As the Company has not yet filed its Quarterly Report on Form 10-Q for the three months ended March 31, 2024 (the “Q1 2024 10-Q”), its Quarterly Report on Form 10-Q for the three months ended September 30, 2023 (the “Q3 2023 10-Q”), its Quarterly Report on Form 10-Q for the three months ended June 30, 2023 (the “Q2 2023 10-Q”) or its Annual Report on Form 10-K for the year ended December 31, 2023 (the “2023 Annual Report” and, together with the Q1 2024 10-Q, Q3 2023 10-Q and Q2 2023 10-Q, the “Delinquent Reports”), and because the restatement process remains ongoing, the Company is unable to file its Q2 2024 10-Q at this time.
As previously disclosed, on August 6, 2024, the Company received a notice from the Nasdaq Hearings Panel indicating that, because the Company did not file the Delinquent Reports by the August 5, 2024 deadline, (i) the Company is not in compliance with the timely filing requirement for continued listing under Nasdaq Listing Rule 5250(c)(1), (ii) trading of the Company’s securities would be suspended on August 8, 2024, and (iii) Nasdaq would commence delisting procedures.
Although the Company cannot at this time estimate when it will file its restated financial statements or the Delinquent Reports, it is diligently pursuing completion of the restatements and intends to make such filings as soon as reasonably practicable.
The description of the restatements and accounting errors above is unaudited and subject to further change in connection with the ongoing completion of the restatements. Accordingly, there can be no assurance as to the actual effects of the restatements or that the Company will not determine to restate any financial statements other than the Affected Financial Statements or with respect to any additional accounting errors.
 
PART IV - OTHER INFORMATION
(1)Name and telephone number of person to contact in regard to this notification:
 
Misty Kawecki (469) 
327-1531
(Name) (Area Code) (Telephone Number)
 
(2)Have all other periodic reports required under Section 13 or 15(d) of the Securities Exchange Act of 1934 or Section 30 of the Investment Company Act of 1940 during the preceding 12 months or for such shorter period that the registrant was required to file such report(s) been filed?
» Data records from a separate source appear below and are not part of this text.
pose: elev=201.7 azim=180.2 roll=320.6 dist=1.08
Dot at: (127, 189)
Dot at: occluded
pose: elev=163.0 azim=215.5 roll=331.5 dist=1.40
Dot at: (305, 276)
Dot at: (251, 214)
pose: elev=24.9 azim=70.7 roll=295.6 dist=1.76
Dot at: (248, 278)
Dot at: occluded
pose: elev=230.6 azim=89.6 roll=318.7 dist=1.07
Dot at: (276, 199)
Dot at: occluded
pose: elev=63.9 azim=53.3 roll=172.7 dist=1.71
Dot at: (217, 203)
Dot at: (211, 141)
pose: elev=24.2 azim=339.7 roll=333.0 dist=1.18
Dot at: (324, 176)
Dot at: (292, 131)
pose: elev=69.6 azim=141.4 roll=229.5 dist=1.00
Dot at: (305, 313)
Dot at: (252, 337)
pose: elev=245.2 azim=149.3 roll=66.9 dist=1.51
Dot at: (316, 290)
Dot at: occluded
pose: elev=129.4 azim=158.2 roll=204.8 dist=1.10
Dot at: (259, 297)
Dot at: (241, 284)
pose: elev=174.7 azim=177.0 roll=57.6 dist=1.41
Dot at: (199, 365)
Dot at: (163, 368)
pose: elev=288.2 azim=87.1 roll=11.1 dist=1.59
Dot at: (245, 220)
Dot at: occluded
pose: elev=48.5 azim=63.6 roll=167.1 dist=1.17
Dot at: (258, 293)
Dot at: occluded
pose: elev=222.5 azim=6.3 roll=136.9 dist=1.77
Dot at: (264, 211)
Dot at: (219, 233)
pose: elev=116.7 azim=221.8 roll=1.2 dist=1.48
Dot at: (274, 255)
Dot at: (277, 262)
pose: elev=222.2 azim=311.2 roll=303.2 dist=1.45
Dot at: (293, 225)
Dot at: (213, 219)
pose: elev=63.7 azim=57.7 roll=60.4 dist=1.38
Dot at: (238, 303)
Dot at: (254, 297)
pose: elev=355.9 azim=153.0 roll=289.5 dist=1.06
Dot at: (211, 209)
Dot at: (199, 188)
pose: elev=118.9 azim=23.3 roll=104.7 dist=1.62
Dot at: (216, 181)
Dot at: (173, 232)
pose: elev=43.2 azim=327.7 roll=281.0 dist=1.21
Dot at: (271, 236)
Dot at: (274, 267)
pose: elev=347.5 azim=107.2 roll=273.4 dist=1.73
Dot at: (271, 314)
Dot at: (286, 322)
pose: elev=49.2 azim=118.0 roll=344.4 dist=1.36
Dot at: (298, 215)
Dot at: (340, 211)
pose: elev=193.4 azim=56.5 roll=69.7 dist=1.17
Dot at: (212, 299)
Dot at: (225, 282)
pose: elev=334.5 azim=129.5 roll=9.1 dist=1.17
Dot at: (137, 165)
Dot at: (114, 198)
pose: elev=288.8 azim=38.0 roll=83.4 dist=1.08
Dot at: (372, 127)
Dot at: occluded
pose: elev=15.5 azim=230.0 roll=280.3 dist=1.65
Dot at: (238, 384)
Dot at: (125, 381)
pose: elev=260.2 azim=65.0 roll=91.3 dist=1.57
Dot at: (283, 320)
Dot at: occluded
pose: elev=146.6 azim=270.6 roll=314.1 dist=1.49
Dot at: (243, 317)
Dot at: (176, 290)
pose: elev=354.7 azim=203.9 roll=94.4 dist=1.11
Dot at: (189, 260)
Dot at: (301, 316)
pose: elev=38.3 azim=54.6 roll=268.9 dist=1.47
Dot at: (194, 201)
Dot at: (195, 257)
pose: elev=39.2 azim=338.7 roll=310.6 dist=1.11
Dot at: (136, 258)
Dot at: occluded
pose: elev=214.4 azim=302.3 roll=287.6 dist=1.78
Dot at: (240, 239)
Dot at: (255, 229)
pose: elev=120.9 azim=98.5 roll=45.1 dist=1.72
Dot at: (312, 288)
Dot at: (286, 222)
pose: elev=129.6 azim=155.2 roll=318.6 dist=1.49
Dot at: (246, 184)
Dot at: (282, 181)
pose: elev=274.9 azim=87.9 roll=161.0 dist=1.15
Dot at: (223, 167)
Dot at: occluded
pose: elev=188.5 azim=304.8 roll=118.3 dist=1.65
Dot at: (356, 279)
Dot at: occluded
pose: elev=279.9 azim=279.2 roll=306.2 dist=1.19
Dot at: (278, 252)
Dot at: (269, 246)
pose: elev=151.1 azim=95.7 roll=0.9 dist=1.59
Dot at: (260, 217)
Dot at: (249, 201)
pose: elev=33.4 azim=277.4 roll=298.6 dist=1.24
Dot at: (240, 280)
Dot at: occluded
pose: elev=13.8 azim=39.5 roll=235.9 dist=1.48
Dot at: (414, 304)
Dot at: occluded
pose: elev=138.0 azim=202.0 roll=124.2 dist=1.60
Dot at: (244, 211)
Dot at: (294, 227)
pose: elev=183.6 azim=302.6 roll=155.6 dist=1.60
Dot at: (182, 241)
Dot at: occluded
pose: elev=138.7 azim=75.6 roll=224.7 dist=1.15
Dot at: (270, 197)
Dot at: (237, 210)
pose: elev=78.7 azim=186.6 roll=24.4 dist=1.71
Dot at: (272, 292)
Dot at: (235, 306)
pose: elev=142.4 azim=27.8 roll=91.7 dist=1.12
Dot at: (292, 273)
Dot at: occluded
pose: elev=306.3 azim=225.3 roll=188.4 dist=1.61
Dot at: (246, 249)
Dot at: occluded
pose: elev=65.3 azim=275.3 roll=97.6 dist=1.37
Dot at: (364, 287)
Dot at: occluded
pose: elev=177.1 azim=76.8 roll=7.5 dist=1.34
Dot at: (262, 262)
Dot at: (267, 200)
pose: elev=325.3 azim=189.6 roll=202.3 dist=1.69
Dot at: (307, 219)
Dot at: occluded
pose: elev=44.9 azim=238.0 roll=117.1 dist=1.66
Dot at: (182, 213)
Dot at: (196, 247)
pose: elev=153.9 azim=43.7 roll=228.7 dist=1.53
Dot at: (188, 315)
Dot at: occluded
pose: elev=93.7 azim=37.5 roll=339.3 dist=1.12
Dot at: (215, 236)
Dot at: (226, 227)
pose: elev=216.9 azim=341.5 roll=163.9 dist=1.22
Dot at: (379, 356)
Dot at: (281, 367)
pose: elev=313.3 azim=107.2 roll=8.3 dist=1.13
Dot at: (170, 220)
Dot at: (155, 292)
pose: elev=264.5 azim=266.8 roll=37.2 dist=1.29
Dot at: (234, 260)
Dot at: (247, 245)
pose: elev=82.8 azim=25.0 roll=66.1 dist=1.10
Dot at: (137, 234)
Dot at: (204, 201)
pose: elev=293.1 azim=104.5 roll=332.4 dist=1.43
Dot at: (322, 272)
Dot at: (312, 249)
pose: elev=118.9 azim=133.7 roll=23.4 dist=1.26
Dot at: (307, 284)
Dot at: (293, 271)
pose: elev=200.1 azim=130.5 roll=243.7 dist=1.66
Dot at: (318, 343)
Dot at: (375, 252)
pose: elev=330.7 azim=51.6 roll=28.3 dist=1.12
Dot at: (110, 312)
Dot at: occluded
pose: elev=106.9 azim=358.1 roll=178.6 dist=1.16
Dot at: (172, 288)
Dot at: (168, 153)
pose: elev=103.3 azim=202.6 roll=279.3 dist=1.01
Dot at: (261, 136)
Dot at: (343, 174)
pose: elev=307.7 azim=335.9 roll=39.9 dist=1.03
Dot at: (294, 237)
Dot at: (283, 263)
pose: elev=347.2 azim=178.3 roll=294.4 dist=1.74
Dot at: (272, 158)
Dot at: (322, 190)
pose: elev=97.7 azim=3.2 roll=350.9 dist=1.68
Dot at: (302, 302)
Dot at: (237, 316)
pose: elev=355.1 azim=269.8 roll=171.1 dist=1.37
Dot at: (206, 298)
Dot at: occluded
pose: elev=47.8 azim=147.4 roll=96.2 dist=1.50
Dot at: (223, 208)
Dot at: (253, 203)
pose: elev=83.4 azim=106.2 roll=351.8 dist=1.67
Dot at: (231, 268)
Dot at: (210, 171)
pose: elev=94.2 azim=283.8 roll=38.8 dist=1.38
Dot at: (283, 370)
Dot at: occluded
If the answer is no, identify report(s).
 
o Yes x No
The Company’s Quarterly Report on Form 10-Q for the three months ended June 30, 2023
Quarterly Report on Form 10-Q for the three months ended September 30, 2023
Annual Report on Form 10-K for the year ended December 31, 2023
Quarterly Report on Form 10-Q for the three months ended March 31, 2024

(3)Is it anticipated that any significant change in results of operations from the corresponding period for the last fiscal year will be reflected by the earnings statements to be included in the subject report or portion thereof?
 
x Yes  o No
 If so, attach an explanation of the anticipated change, both narratively and quantitatively, and, if appropriate, state the reasons why a reasonable estimate of the results cannot be made.
As a result of the restatement process described above, the Company has not filed the Q2 2023 10-Q. Accordingly, the Company cannot at this time provide an estimate of the anticipated changes in its results of operations for the three and six months ended June 30, 2024 compared to its results of operations for the three and six months ended June 30, 2023.



 
DZS Inc.
(Name of Registrant as Specified in Charter)
 has caused this notification to be signed on its behalf by the undersigned hereunto duly authorized.
Date:August 12, 2024 By:/s/ Misty Kawecki 
    
Misty Kawecki
Chief Financial Officer
 
 

 
   
 
ATTENTION
Intentional misstatements or omissions of fact constitute Federal Criminal Violations (See 18 U.S.C. 1001).